- Task set -
1 > Answer briefly from the word embeddings article:
(a) Which three word embedding techniques does it name for encoding text data?
(b) Text Similarity is used to find the closeness between two chunks of text in what two ways?
(c) What was the approach's performance measured on?
2 > Write the next part of the word embeddings article, picking up after its final sentence.
** start of Page excerpt **
Comparison of different Word Embeddings on Text Similarity — A use case in NLP
Brief Introduction
Natural Language Processing (NLP) is one of the key components in Artificial Intelligence (AI), which carries the ability to make machines understand human language. A lot of information is being generated in unstructured format be it reviews, comments, posts, articles, etc wherein, a large amount of data is in natural language. NLP allows machines to understand and extract patterns from such text data by applying various techniques such as text similarity, information retrieval, document classification, entity extraction, clustering.
Text Similarity is one of the essential techniques of NLP which is being used to find the closeness between two chunks of text by it’s meaning or by surface. Computers require data to be converted into a numeric format to perform any machine learning task. In order to perform such tasks, various word embedding techniques are being used i.e., Bag of Words, TF-IDF, word2vec to encode the text data. This will allow you to perform NLP operations such as finding similarity between two sentences to extract semantically similar questions from FAQ corpus, searching similar documents from the database, recommending semantically similar news articles.
Quick Summary
In this blog, we will walk through the standard approach for text similarity using NLP techniques that include text pre-processing, word embedding techniques, vector similarity. We will go through the details of each of the method for each section. We will highlight one of the case-study where we have used text similarity and computed the performance evaluation for test queries. The performance of the approach has been measured based on the output generated after assigning the threshold score for similarity and accuracy for the output.
** end of Page excerpt **
** start of Data extract **
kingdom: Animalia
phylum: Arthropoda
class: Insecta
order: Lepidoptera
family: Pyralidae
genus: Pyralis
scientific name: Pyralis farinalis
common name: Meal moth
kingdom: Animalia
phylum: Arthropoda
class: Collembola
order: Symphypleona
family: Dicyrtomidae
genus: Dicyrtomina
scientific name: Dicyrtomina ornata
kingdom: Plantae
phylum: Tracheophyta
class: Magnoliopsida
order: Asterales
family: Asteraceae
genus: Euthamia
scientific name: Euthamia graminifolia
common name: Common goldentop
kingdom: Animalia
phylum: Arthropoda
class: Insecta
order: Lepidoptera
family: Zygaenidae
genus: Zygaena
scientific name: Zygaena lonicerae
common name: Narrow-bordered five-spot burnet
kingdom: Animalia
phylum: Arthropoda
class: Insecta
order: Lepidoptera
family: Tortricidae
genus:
** end of Data extract **
- The results -
1 >
(a) Bag of Words, TF-IDF and word2vec.
(b) By meaning or by surface.
(c) The output generated after assigning the threshold score for similarity, and the accuracy of that output.

2 >
Methodology
In order to perform text similarity using NLP techniques, these are the standard steps to be followed:
- Text Pre-Processing:
In day to day practice, information is being gathered from multiple sources be it web, document or transcription from audio, this information may contain various types of garbage values, noisy text, encoding. This needs to be cleaned in order to perform further tasks of NLP. In this preprocessing phase, it should include removing non-ASCII values, special characters, HTML tags, stop words, raw format conversion and so on.
- Feature Extraction:
To convert the text data into a numeric format, text data needs to be encoded. Various encoding techniques are widely being used to extract the word-embeddings from the text data such techniques are bag-of-words, TF-IDF, word2vec.
- Vector Similarity:
Once we will have vectors of the given text chunk, to compute the similarity between generated vectors, statistical methods for the vector similarity can be used. Such techniques are cosine similarity, Euclidean distance, Jaccard distance, word mover’s distance. Cosine similarity is the technique that is being widely used for text similarity.
- Decision Function:
From the similarity score, a custom function needs to be defined to decide whether the score classifies the pair of chunks as similar or not. Cosine similarity returns the score between 0 and 1 which refers 1 as the exact similar and 0 as the nothing similar from the pair of chunks. In regular practice, if the similarity score is more than 0.5 than it is likely to similar at a somewhat level. But, this can vary based on the application and use-case.
Implementation Steps
- Data Preparation
Here, we have considered the list of questions and prepared the semantically similar questions for those. We have considered all the possible pair of questions with their actual labels which will define whether the pair of questions are similar or not.
- Data Pre-processing
Once we had prepared the pair of questions with their actual labels, we have performed text pre-processing techniques in order to clean the text for the further task.
- Uniform case
For uniformity of case, all the sentences are converted to lower case.
- Remove stop words
The most widely used library for pre-processing is NLTK and the list of stop-words provided by them are ‘the’, ‘is’, ‘are’, ‘a’, ‘an’, and so on.
You can install NLTK library using the following command.
$ pip install nltk
Install all the supporting data and libraries.
$ python -m nltk.downloader all
The words like ‘no’, ‘not’, etc are used in a negative sentence and useful in semantic similarity. So before removing these words observed the data and based on your application one can select and filter the stop words.
- Remove punctuation
Punctuation characters are $, “, !, ?, etc. Python string class provides the list of punctuation. We are removing punctuation because they are not providing any information related to semantic similarity.
- Remove non-ASCII characters
Like punctuation, non-ASCII characters are not useful to capture semantic similarity.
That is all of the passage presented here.